WayRay also attracted investment from Porsche and e-commerce giant Alibaba, and a funding round in 2018 topped $80m. Advanced AR tech later appeared in WayRay’s own 2021 autonomous taxi concept, the Holograktor, in a bid to “highlight the maturing of the breakthrough holographic technology.” WayRay founder Vitaly Ponomarev said he hoped to homologate the car and release it in 2025.
Two years later, in September 2023, WayRay declared bankruptcy. Although based in the UK and headquartered in Switzerland since 2014, the company was actually founded in Moscow two years earlier, and failed to fully resolve what board director Philippe D. Monnier later described as “problematic ‘Russian angles’”. Despite attempts to distance itself from its origin story in the wake of Russia’s 2022 invasion of Ukraine, including share buybacks and top managers changing their citizenship, a pending $100m funding round could not be completed.

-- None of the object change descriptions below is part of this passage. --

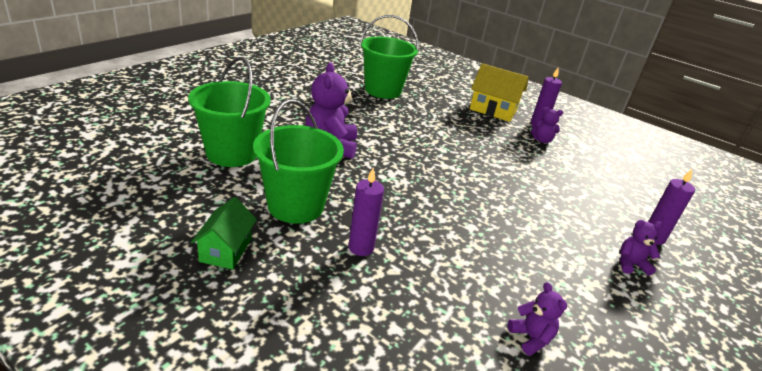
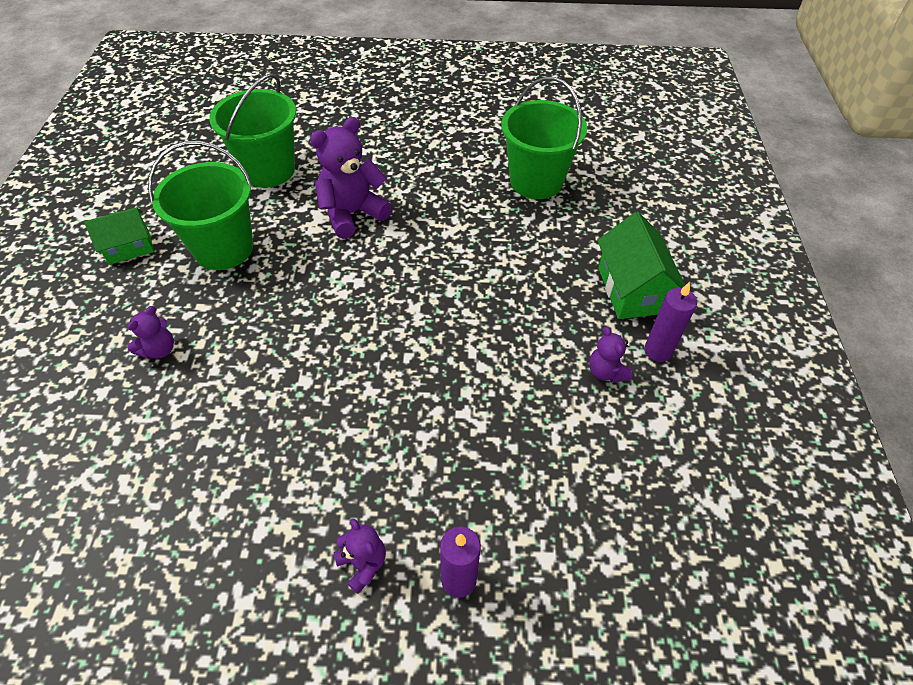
camera: 60 degrees right, 20 degrees up
purple candle [349,168,384,256] -> none
yellow house [470,63,529,122] -> green house [597,212,685,319]
purple teddy bear [508,282,567,356] -> purple teddy bear moved to [127,306,174,359]

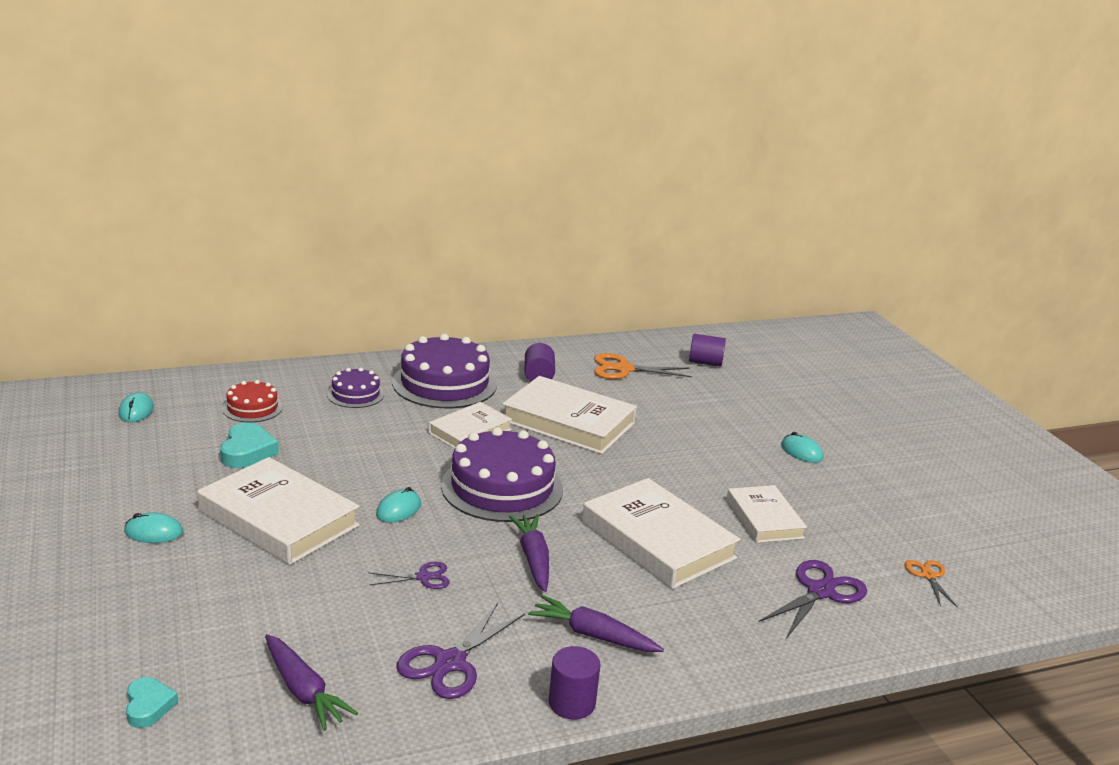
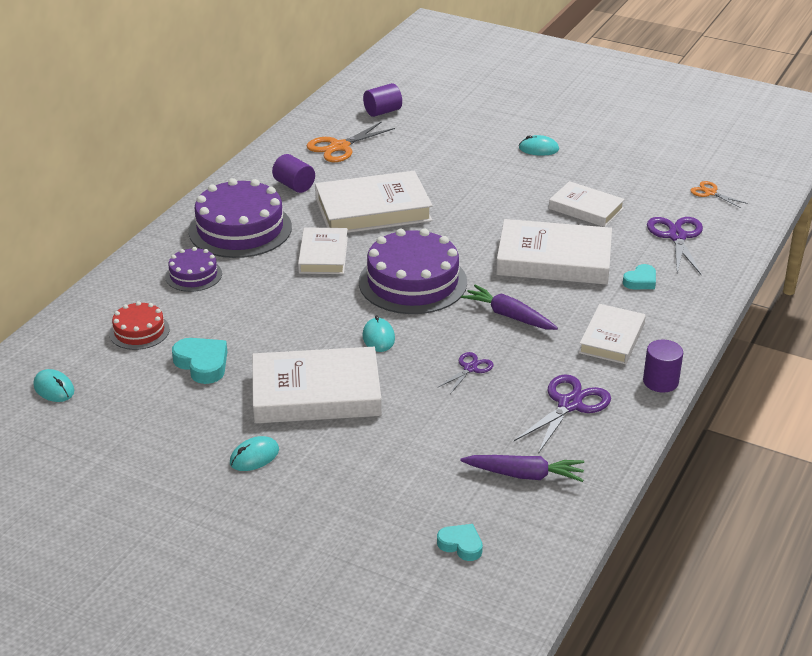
camera: 40 degrees left, 10 degrees up
purple scissors [397,603,525,699] -> purple scissors turned 135 degrees counterclockwise [514,375,611,454]
purple carrot [528,595,664,652] -> white book [579,304,646,364]
none -> turquoise heart [623,264,656,289]

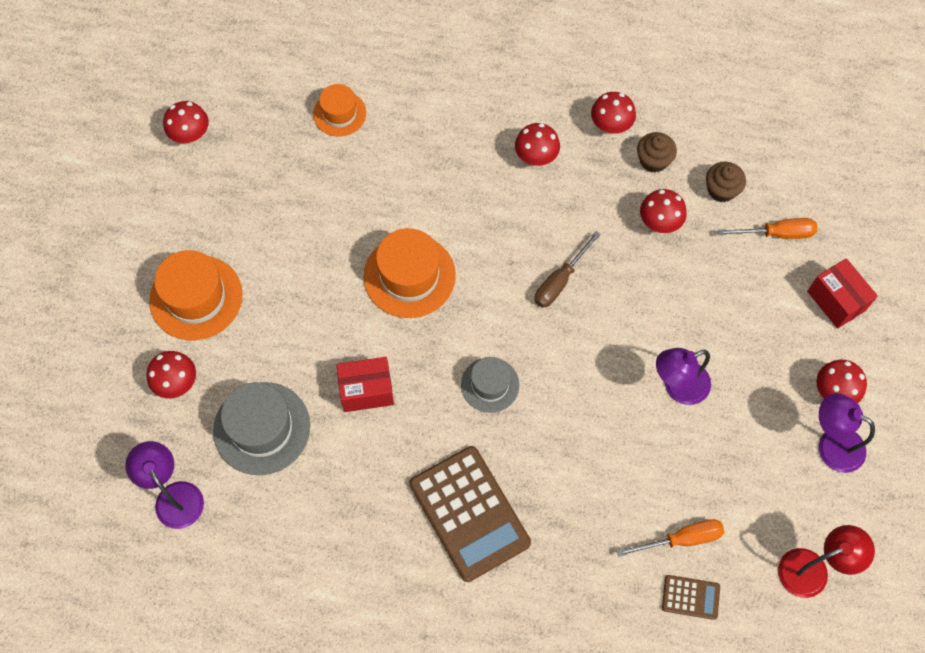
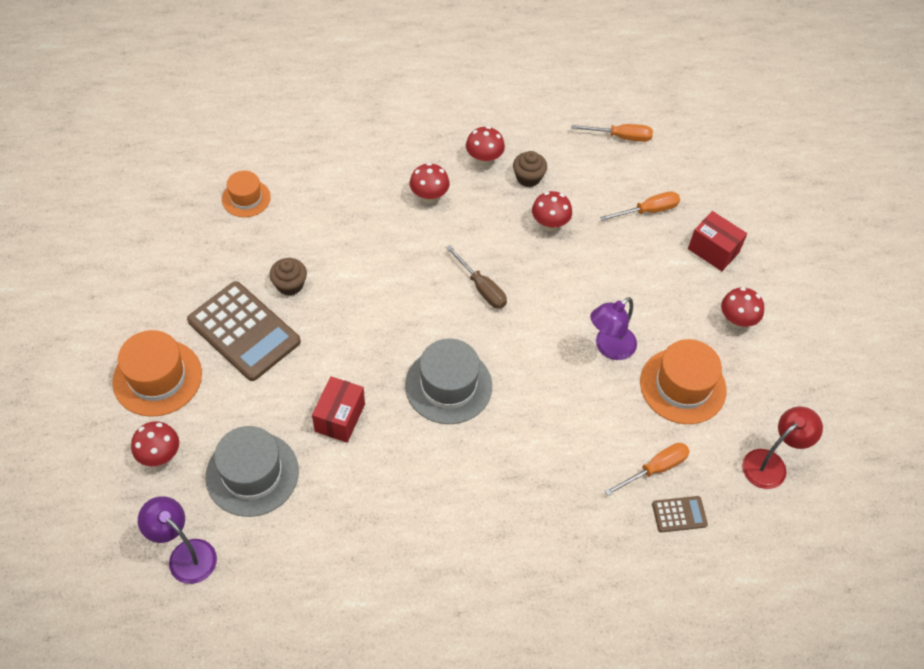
camera: 20 degrees left, 10 degrees down
red mushroom [163,101,209,144] -> none
red box [336,357,394,412] -> red box turned 45 degrees counterclockwise [312,376,365,443]
orange hat [364,228,456,318] -> orange hat moved to [640,339,727,424]
brown calculator [409,446,531,582] -> brown calculator moved to [187,281,301,381]
grey hat [461,357,519,413] -> grey hat [405,338,492,424], size x1.63
brown screwdriver [534,231,601,308] -> brown screwdriver turned 60 degrees counterclockwise [446,245,507,309]
brown cupcake [706,162,746,202] -> brown cupcake moved to [269,258,307,296]
purple lamp [819,393,875,473] -> none
none -> orange screwdriver [571,124,653,142]

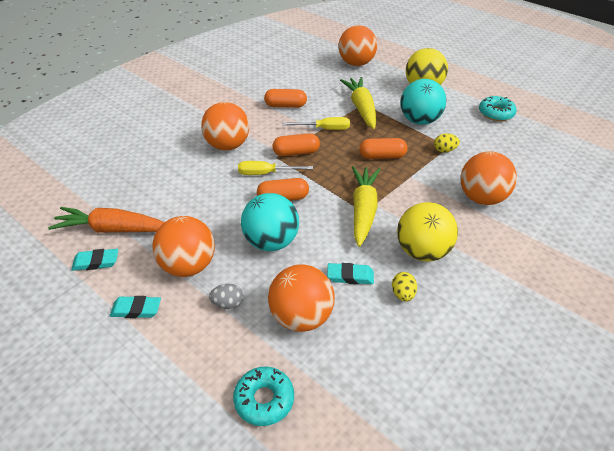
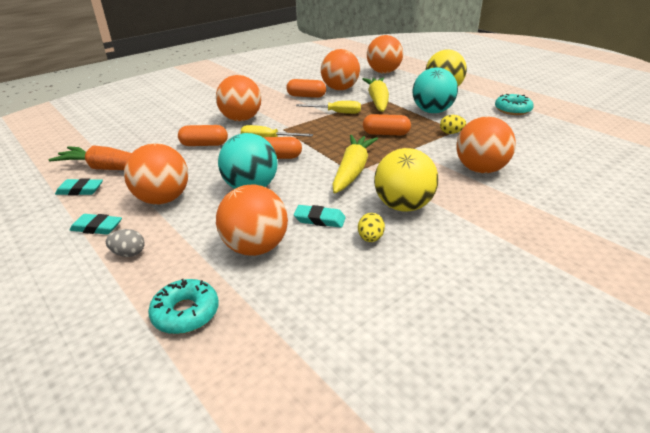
camera: 10 degrees right, 10 degrees down
grey egg [209,284,243,309] -> grey egg moved to [106,229,145,257]
orange capsule [273,133,320,156] -> orange capsule moved to [178,125,228,146]
none -> orange ball [321,49,360,90]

Back at AllFocal Optics, I have removed the bicycle helmet and pirate’s eyepatch. My eyes take a moment to adjust back to the real world, but I'm free of any signs of nausea.
Shrestha believes the lenses could be ready for a small batch of specialist equipment, like night vision scopes, within a few months, and that an automotive application could be realized in around two years. Tantalizingly, he says the technology can be made to work with the video screens of rear-view cameras too, coming to the aid of drivers whose glasses bring the road and conventional side mirrors into focus but leave digital screens blurred. With cars like the Polestar 4 replacing the rear windshield with a camera, it’s easy to see why such a technology would be popular.
Improving the reaction times of older drivers and helping glasses wearers see the reversing camera might not be as exciting as autonomous driving. But the crude prototypes of startups like AllFocal Optics—and the messy, unfortunate downfall of others—give a warts-and-all view of where tomorrow’s technology was born, years before it lands at your local car dealer.